East of the summit, a plateau known as the Alpine Gardens extends south from Chandler Ridge at about 5,200 feet (1,600 m) elevation. It is notable for plant species either endemic to alpine meadows in the White Mountains or outliers of larger populations in arctic regions far to the north. Alpine Gardens drops off precipitously into two prominent glacial cirques. Craggy Huntington Ravine offers rock and ice climbing in an alpine setting. More rounded Tuckerman Ravine is New England's premier venue for spring back-country skiing as late as June and then a scenic hiking route.
South of the summit lies a second and larger alpine plateau, Bigelow Lawn, at 5,000 feet (1,500 m) to 5,500 feet (1,700 m) elevation. Satellite summit Boott Spur and then the Montalban Ridge including Mount Isolation and Mount Davis extend south from it, while the higher Southern Presidentials—Mounts Monroe, Franklin, Eisenhower, Pierce, Jackson and Webster—extend southwest to Crawford Notch. Oakes Gulf separates the two high ridges.

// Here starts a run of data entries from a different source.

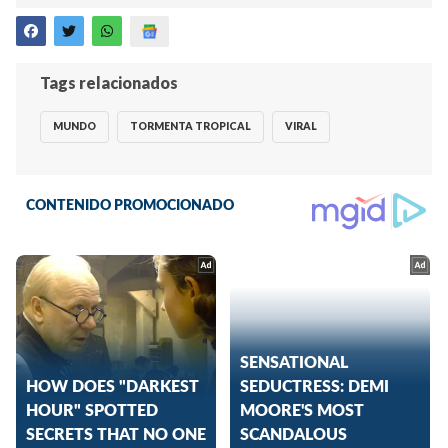
Tags relacionados
MUNDO
TORMENTA TROPICAL
VIRAL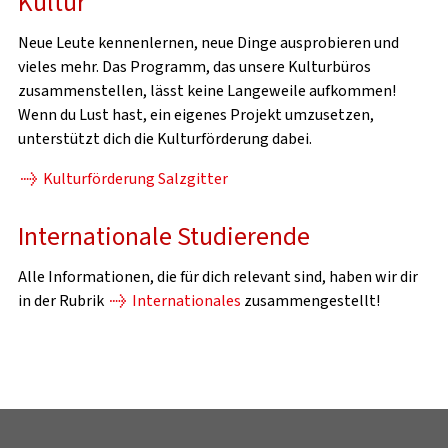
Kultur
Neue Leute kennenlernen, neue Dinge ausprobieren und
vieles mehr. Das Programm, das unsere Kulturbüros
zusammenstellen, lässt keine Langeweile aufkommen!
Wenn du Lust hast, ein eigenes Projekt umzusetzen,
unterstützt dich die Kulturförderung dabei.
Kulturförderung Salzgitter
Internationale Studierende
Alle Informationen, die für dich relevant sind, haben wir dir
in der Rubrik
Internationales
zusammengestellt!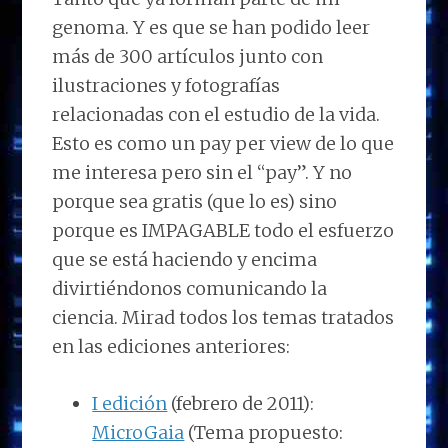
genoma. Y es que se han podido leer
más de 300 artículos junto con
ilustraciones y fotografías
relacionadas con el estudio de la vida.
Esto es como un pay per view de lo que
me interesa pero sin el “pay”. Y no
porque sea gratis (que lo es) sino
porque es IMPAGABLE todo el esfuerzo
que se está haciendo y encima
divirtiéndonos comunicando la
ciencia. Mirad todos los temas tratados
en las ediciones anteriores:
I edición
(febrero de 2011):
MicroGaia
(Tema propuesto: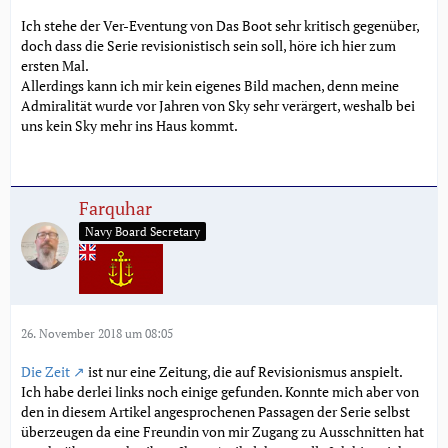
Ich stehe der Ver-Eventung von Das Boot sehr kritisch gegenüber,
doch dass die Serie revisionistisch sein soll, höre ich hier zum
ersten Mal.
Allerdings kann ich mir kein eigenes Bild machen, denn meine
Admiralität wurde vor Jahren von Sky sehr verärgert, weshalb bei
uns kein Sky mehr ins Haus kommt.
Farquhar
Navy Board Secretary
26. November 2018 um 08:05
Die Zeit
ist nur eine Zeitung, die auf Revisionismus anspielt.
Ich habe derlei links noch einige gefunden. Konnte mich aber von
den in diesem Artikel angesprochenen Passagen der Serie selbst
überzeugen da eine Freundin von mir Zugang zu Ausschnitten hat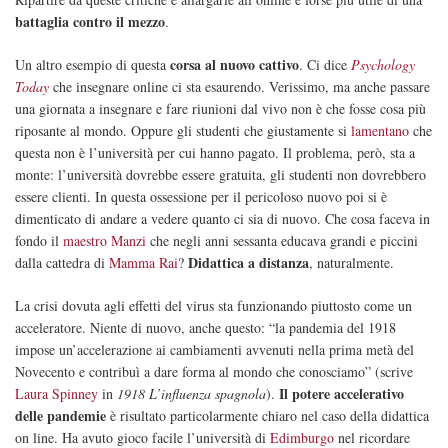
battaglia contro il mezzo
.
corsa al nuovo cattivo
Un altro esempio di questa
. Ci dice
Psychology
Today
che insegnare online ci sta esaurendo. Verissimo, ma anche passare
una giornata a insegnare e fare riunioni dal vivo non è che fosse cosa più
riposante al mondo. Oppure gli studenti che giustamente si
lamentano
che
questa non è l’università per cui hanno pagato. Il problema, però, sta a
monte: l’università dovrebbe essere gratuita, gli studenti non dovrebbero
essere clienti. In questa ossessione per il pericoloso nuovo poi si è
dimenticato di andare a vedere quanto ci sia di nuovo. Che cosa faceva in
fondo il
maestro Manzi
che negli anni sessanta educava grandi e piccini
Didattica a distanza
dalla cattedra di
Mamma Rai
?
, naturalmente.
La crisi dovuta agli effetti del virus sta funzionando piuttosto come un
acceleratore. Niente di nuovo, anche questo: “la pandemia del 1918
impose un’accelerazione ai cambiamenti avvenuti nella prima metà del
Novecento e contribuì a dare forma al mondo che conosciamo” (scrive
Il potere accelerativo
Laura Spinney
in
1918 L’influenza spagnola
).
delle pandemie
è risultato particolarmente chiaro nel caso della didattica
on line. Ha avuto gioco facile l’università di
Edimburgo
nel ricordare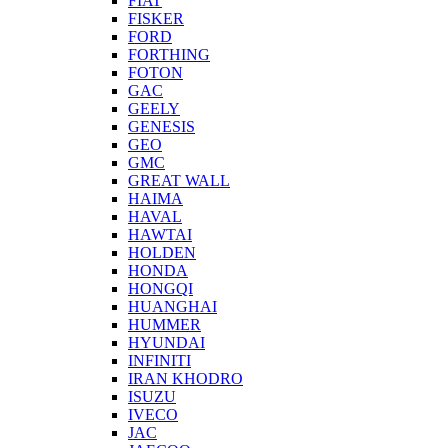
FIAT
FISKER
FORD
FORTHING
FOTON
GAC
GEELY
GENESIS
GEO
GMC
GREAT WALL
HAIMA
HAVAL
HAWTAI
HOLDEN
HONDA
HONGQI
HUANGHAI
HUMMER
HYUNDAI
INFINITI
IRAN KHODRO
ISUZU
IVECO
JAC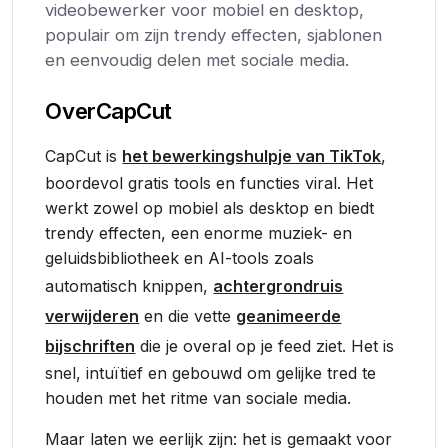
videobewerker voor mobiel en desktop,
populair om zijn trendy effecten, sjablonen
en eenvoudig delen met sociale media.
Over
CapCut
CapCut is
het bewerkingshulpje van TikTok
,
boordevol gratis tools en functies viral. Het
werkt zowel op mobiel als desktop en biedt
trendy effecten, een enorme muziek- en
geluidsbibliotheek en AI-tools zoals
automatisch knippen,
achtergrondruis
verwijderen
en die vette
geanimeerde
bijschriften
die je overal op je feed ziet. Het is
snel, intuïtief en gebouwd om gelijke tred te
houden met het ritme van sociale media.
Maar laten we eerlijk zijn: het is gemaakt voor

The mountain is part of a popular hiking area, with the Appalachian Trail crossing the summit and one of the Appalachian Mountain Club's eight mountain huts, the Lakes of the Clouds Hut, located on one of the mountain's shoulders. Winter recreation includes Tuckerman Ravine, famous for its Memorial Day skiing and its 45-degree slopes. The ravine is notorious for its avalanches, of which about 100 are recorded every year, and which have killed six people since 1849.[17] Scores of hikers have died on the mountain in all seasons, due to inadequate equipment, failing to plan for the wide variety of conditions which can occur above tree line, and poor decisions once the weather began to turn dangerous.[18]

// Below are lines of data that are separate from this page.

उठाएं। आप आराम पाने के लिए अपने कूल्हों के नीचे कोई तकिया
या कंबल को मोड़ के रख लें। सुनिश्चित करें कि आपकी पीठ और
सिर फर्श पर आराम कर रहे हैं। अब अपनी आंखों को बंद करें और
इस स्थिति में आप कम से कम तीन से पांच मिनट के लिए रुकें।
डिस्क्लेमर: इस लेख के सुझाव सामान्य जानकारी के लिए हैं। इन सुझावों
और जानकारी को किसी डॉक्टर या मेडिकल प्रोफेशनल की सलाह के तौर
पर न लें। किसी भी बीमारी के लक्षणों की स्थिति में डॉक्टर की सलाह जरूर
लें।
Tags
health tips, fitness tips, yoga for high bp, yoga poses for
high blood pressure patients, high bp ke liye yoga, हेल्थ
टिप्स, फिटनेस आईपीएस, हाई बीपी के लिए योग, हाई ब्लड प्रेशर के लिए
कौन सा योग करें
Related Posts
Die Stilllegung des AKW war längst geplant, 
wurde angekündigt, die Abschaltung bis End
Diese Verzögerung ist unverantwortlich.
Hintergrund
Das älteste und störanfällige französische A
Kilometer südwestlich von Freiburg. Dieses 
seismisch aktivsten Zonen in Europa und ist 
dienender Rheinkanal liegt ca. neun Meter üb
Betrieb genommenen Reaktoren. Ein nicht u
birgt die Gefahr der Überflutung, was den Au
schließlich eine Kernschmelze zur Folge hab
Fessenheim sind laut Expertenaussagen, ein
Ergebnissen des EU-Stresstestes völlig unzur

The weather at Mount Washington has made it a popular site for glider flying. In 2005, it was recognized as the 14th National Landmark of Soaring.[19]
The most popular hiking trail approach to the summit is via the 4.2-mile (6.8 km) Tuckerman Ravine Trail. It starts at the Pinkham Notch camp area and gains 4,280 feet (1,300 m), leading straight up the bowl of Tuckerman Ravine via a series of steep rock steps which afford spectacular views of the ravine and across the notch to Wildcat Mountain. Fatalities have occurred on the trail, both from ski accidents and hypothermia. Water bottles may be refilled at the base of the bowl 2.1 miles (3.4 km) up the trail at a well pump near a small hiker's store which offers snacks, toilets and shelter. At the summit is a center with a museum, gift shop, observation area, and cafeteria. Descent can be made by shuttle bus back to the Pinkham Notch camp for a fee. Other routes up the mountain include the Ammonoosuc Ravine Trail and the Jewell Trail.

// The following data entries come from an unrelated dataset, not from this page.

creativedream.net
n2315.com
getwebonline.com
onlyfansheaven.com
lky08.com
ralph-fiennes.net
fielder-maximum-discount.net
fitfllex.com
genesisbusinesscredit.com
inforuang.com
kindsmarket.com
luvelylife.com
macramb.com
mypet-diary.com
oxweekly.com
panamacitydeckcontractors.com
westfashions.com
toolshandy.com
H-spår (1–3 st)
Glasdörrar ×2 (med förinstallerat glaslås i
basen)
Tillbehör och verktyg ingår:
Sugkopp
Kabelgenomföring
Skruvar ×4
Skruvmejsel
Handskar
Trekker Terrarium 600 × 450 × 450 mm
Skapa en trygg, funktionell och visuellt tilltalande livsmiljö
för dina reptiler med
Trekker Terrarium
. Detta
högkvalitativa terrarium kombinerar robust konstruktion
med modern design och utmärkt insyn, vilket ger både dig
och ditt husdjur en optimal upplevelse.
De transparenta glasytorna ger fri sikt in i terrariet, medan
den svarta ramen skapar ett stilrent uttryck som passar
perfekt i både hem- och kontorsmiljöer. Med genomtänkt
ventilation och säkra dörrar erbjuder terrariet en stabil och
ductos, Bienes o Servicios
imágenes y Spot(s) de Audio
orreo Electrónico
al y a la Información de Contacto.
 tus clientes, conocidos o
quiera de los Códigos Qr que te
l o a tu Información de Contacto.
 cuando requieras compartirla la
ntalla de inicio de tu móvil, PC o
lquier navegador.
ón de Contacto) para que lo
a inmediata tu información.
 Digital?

Since 1869, the Mount Washington Cog Railway has provided tourists with a train journey to the summit of Mount Washington. It uses a Marsh rack system and was the first successful rack railway in the US.
Every year in June, the mountain is host to the Mount Washington Road Race, an event which attracts hundreds of runners. In July the mountain is the site of Newton's Revenge and in August the Mount Washington Auto Road Bicycle Hillclimb, both of which are bicycle races that run the same route as the road race. The hillclimb's most notable victor to date has been former Tour de France contender Tyler Hamilton.
Another event, although not a race, is the annual MINIs On Top event. The drive to the summit began with 73 MINI Cooper and Cooper S vehicles and now exceeds 200 cars. MINIs On Top (or MOT) is held the Saturday of Father's Day weekend every June. The Mt. Washington Auto Road has also hosted the Mt. Washington Alternative Energy Days, a two-day gathering of alternative energy alternative vehicles.
On August 7, 1932, Raymond E. Welch, Sr., became the first one-legged man to climb Mount Washington. An official race was held and open only to one-legged people. Mr. Welch climbed the "Jacob's Ladder" route and descended via the carriage road. Raymond Welch had lost his leg due to a sledding injury as a seven year old child. This climb was recognized by the Boston Globe, Manchester Union, and Plymouth Record newspapers. At the time of his climb, Mr. Welch was the station agent for the Boston & Maine Railroad in Northumberland, New Hampshire.
Edwin H. Armstrong installed an FM-broadcasting station on the top of Mount Washington in 1937. The station stopped operating in 1948, due to excessive maintenance costs. In 1954 a TV tower and transmitters were installed for WMTW, Channel 8, licensed to Poland Spring, Maine. The station continuously broadcast from the top of the mountain, including local forecasts by (now retired) WMTW transmitter engineer Marty Engstrom.[20] WMTW continually broadcast from the mountaintop until 2002.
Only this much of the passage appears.